Tuesday's Truths Week Thirteen: How The Bald Eagle Became America's National Bird AND Other Cool Facts!

Hello and welcome to week thirteen of Tuesday's Truths. The photo of a Bald Eagle atop this entry was taken yesterday at The Raptor Trust, a bird rehab facility in New Jersey. As you may know, dear reader, I initially learned of The Raptor Trust's existence from The Wild Bird Fund, the only bird rehab center in NYC. I made my first trip to their facility last Friday and posted this fact on Blogger on Sunday, October 9th, where I introduced Pearl, an American Robin, who is classified as "partial-Albino" by The Raptor Trust, as evidenced in the photos below.

In any event, within the aforementioned blog post, I promised that I would write about the other birds that I saw there. But I  didn't know that I would have the opportunity to return to The Raptor Trust today with a friend who wanted to give our mutual buddy (who has been recovering from an illness for a long time) an opportunity to have a day trip.

I only took a few photos yesteday as I haven't had the chance to use the ones I took this past Friday! But the photo of Pearl (directly above, as well as the image atop this entry, and the two directly below were taken yesterday.

I had hoped to get better images of the Bald Eagles who are permanent residents at the facility as I knew my intention was to post information re how the Bald Eagle became America's national bird.
In any event re how the Bald Eagle got the distinction of being America's National Bird can be found in an article @ Ask History. As for some specifics re the Bald Eagles at The Raptor Trust, the photos posted directly below are ones that I took during my first trip to the facility on this past Friday, October 7th. These images feature two of the bald eagles who are permanent residents at The Raptor Trust.

I was told that one of these eagles had to under go an amputation rendering the bird unable to fly.  Evidently the amputation was necessitated by an injury the eagle sustained when someone shot the bird, and because the eagle can no longer fly, this endangered species bird is now a permanent resident at Raptor Trust. The other permanent resident eagle is blind in one eye, a condition making flying unsafe, and as a result the eagle is also a permanent resident at The Trust. I have tremendous empathy for injured birds, especially ones that render them blind or with the ability to only use one eye, for as many of you know, I basically have only have vision in one eye, and that vision is being threatened at this moment.

There is a wreath alongside these eagles' home and part of its components include another symbol of The United States which is the American Flag.

The wreath has been placed in honor of the memory of Rick Rescorla, and there is also a plaque by the eagle's home, commemorating Rescorla's life.

Upon seeing the wreath as well as the plaque, I was inspired to do some research honoring Rick Rescola. According to Wiki"Cyril Richard "Rick" Rescorla (May 27, 1939 – September 11, 2001) was a United States Army officer and private security officer of British origin who served with distinction in North Rhodesia as a member of the North Rhodesia police (NRP) and as a commissioned officer in the Vietnam War where he was a second lieutenant in the  United States Army. As the director of security for the financial services firm Morgan Stanley at the World Trade Center, Rescorla anticipated attacks on the towers and implemented evacuation procedures credited with saving many lives. He died during the attacks of September 11, 2001, while leading evacuees from the South Tower." 
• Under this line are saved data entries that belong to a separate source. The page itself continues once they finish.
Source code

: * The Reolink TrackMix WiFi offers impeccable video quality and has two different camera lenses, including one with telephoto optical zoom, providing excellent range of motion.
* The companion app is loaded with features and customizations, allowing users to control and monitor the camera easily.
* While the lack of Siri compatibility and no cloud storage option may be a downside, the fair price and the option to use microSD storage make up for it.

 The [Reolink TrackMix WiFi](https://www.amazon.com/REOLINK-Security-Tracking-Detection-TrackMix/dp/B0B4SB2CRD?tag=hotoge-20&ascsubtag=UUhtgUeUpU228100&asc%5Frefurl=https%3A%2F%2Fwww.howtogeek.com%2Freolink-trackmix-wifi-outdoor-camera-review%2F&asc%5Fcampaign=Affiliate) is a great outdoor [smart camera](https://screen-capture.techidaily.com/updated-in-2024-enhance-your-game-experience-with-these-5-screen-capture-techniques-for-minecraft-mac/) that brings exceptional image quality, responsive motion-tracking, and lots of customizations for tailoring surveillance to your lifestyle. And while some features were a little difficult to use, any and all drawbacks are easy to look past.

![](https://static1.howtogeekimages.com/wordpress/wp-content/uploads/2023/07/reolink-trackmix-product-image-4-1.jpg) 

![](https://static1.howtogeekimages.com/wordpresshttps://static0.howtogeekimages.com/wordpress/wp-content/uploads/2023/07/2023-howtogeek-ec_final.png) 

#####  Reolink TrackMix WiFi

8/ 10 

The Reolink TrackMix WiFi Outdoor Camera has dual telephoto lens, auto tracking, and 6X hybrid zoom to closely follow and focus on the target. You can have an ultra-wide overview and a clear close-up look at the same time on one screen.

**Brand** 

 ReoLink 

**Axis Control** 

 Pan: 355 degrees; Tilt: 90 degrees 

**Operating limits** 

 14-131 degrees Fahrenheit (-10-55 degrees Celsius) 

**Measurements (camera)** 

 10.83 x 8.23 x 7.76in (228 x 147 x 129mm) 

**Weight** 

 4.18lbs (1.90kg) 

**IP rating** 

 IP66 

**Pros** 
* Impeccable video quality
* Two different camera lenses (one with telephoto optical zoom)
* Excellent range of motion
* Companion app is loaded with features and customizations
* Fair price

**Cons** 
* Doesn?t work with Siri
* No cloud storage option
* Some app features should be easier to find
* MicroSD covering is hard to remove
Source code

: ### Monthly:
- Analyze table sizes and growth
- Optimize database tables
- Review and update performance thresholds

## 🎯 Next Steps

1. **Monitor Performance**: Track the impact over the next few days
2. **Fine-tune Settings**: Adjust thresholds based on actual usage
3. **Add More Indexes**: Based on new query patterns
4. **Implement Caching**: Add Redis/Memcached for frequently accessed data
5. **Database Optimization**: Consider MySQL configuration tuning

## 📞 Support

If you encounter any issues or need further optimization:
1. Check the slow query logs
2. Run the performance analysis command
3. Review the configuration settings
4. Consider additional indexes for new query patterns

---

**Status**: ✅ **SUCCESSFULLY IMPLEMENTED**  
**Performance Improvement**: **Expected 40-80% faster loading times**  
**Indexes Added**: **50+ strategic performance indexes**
In addition to Resccorla's Wiki Page, there is a lot of interesting information about him on the web, including a video on You Tube  featuring his rescue efforts during the September 11th terror attacks, which is a topic I've featured in a number of entries here on Blogger.

All sources re Recorla point to what a hero he was in life, and with the help of the loved ones survived by him, he continues to be a hero long after his death, the eagles at The Raptor Trust will be the first ones to concur with this fact, for many donations have been made on Recorla's behalf in an effort to raise awareness about America's national bird, The Bald Eagle!